Thursday, March 15, 2018

'It's none of your business': Arizona lawmakers water down abortion-question bill

The Arizona Republic (Mar. 15, 2018): 'It's none of your business': Arizona lawmakers water down abortion-question bill, by Dustin Gardiner:

An Arizona Senate bill expanding the state's abortion reporting requirements by making doctors list at least one reason from a list of 11 options, including whether the abortion is due to "economic reasons" or "relationship issues, including abuse, separation, divorce and extramarital affairs," is advancing in the legislature. A requirement in the bill that doctors gather new data about why women choose to end their pregnancies caused outrage and made national headlines.

Republicans in the Arizona House of Representatives voted Wednesday to amend the legislation, Senate Bill 1394, to remove that especially invasive requirement.

Doctors in the state already must report to the Department of Health Services if an abortion is "elective" or "due to a maternal or fetal medical concern."

The House Judiciary and Public Safety Committee voted to strike the provision from the bill at the urging of Chairman Eddie Farnsworth, R-Gilbert. Farnsworth and other Republican supporters of the bill didn't explain why they backed an amendment to remove its most controversial provision.

Earlier this week, opponents of SB 1394 held a press conference outside the Capitol to blast what they called an "invasive" attempt to intimidate women who seek a legal medical procedure.

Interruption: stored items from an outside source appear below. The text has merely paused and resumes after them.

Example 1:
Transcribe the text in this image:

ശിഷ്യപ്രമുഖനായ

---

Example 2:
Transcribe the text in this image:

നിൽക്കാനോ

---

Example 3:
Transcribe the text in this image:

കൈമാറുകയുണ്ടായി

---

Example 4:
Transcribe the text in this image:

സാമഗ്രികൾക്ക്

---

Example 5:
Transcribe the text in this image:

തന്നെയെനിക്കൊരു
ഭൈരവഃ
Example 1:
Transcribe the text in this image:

Serena Knierim, who received an abortion as a teenager, said at the press conference the bill would violate women's privacy by subjecting them to an interrogation "for political and religious reasons."

"Why did I get an abortion?" she said. "It's none of your business."

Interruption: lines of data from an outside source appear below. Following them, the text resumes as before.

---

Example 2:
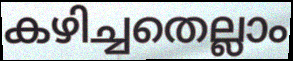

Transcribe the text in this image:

കഴിച്ചതെല്ലാം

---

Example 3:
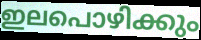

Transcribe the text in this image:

ഇലപൊഴിക്കും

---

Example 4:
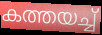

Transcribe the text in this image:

കത്തയച്ച്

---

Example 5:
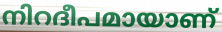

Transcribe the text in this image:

നിറദീപമായാണ്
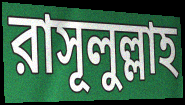
রাসূলুল্লাহ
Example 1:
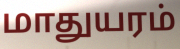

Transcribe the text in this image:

மாதுயரம்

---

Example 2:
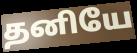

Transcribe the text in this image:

தனியே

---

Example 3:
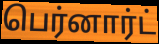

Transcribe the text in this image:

பெர்னார்ட்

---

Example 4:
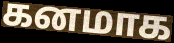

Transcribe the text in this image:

கனமாக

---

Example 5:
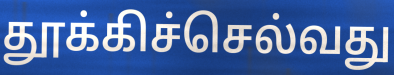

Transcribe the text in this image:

தூக்கிச்செல்வது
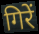
गिरें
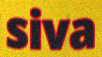
siva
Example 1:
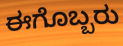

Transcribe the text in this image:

ಈಗೊಬ್ಬರು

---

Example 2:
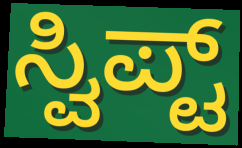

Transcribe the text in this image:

ಸ್ವಿಪ್ಟ್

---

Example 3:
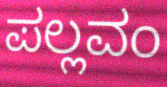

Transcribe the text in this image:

ಪಲ್ಲವಂ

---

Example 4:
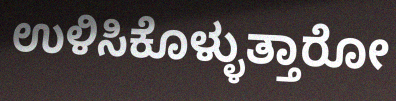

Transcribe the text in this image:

ಉಳಿಸಿಕೊಳ್ಳುತ್ತಾರೋ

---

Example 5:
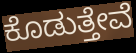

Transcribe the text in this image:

ಕೊಡುತ್ತೇವೆ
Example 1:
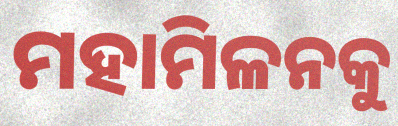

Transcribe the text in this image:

ମହାମିଳନକୁ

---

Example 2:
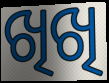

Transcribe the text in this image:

ଖିଖି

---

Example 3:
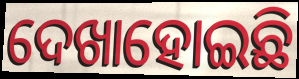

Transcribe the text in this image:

ଦେଖାହୋଇଛି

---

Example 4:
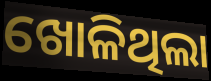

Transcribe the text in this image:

ଖୋଳିଥିଲା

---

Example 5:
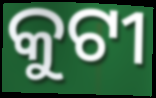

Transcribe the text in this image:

କୁଟୀ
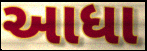
આધા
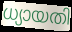
ധ്യായതി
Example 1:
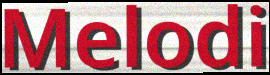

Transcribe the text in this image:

Melodi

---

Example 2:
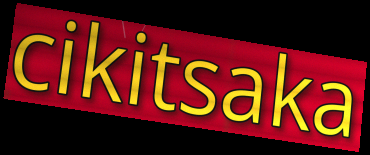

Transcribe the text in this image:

cikitsaka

SB 1394 would require doctors to report more specific information about any medical complications from an abortion, which they already must report to the state. It also would require clinics to report details like the specialty of the doctor, whether the abortion was outpatient or inpatient, the type of facility where it was performed and whether anesthesia was used. Dr. Gabrielle Goodrick, an abortion provider in east Phoenix, said that the worst provisions of SB 1394 are its remaining requirements on doctors and facilities.

Serious complications from abortion are rare: In 2016, 13,170 Arizona women received abortions in the state; 33 of them experienced complications, according to the state Health Department.

The bill now faces a vote in the full House. If approved, it must also return to the Senate for another vote because it was amended.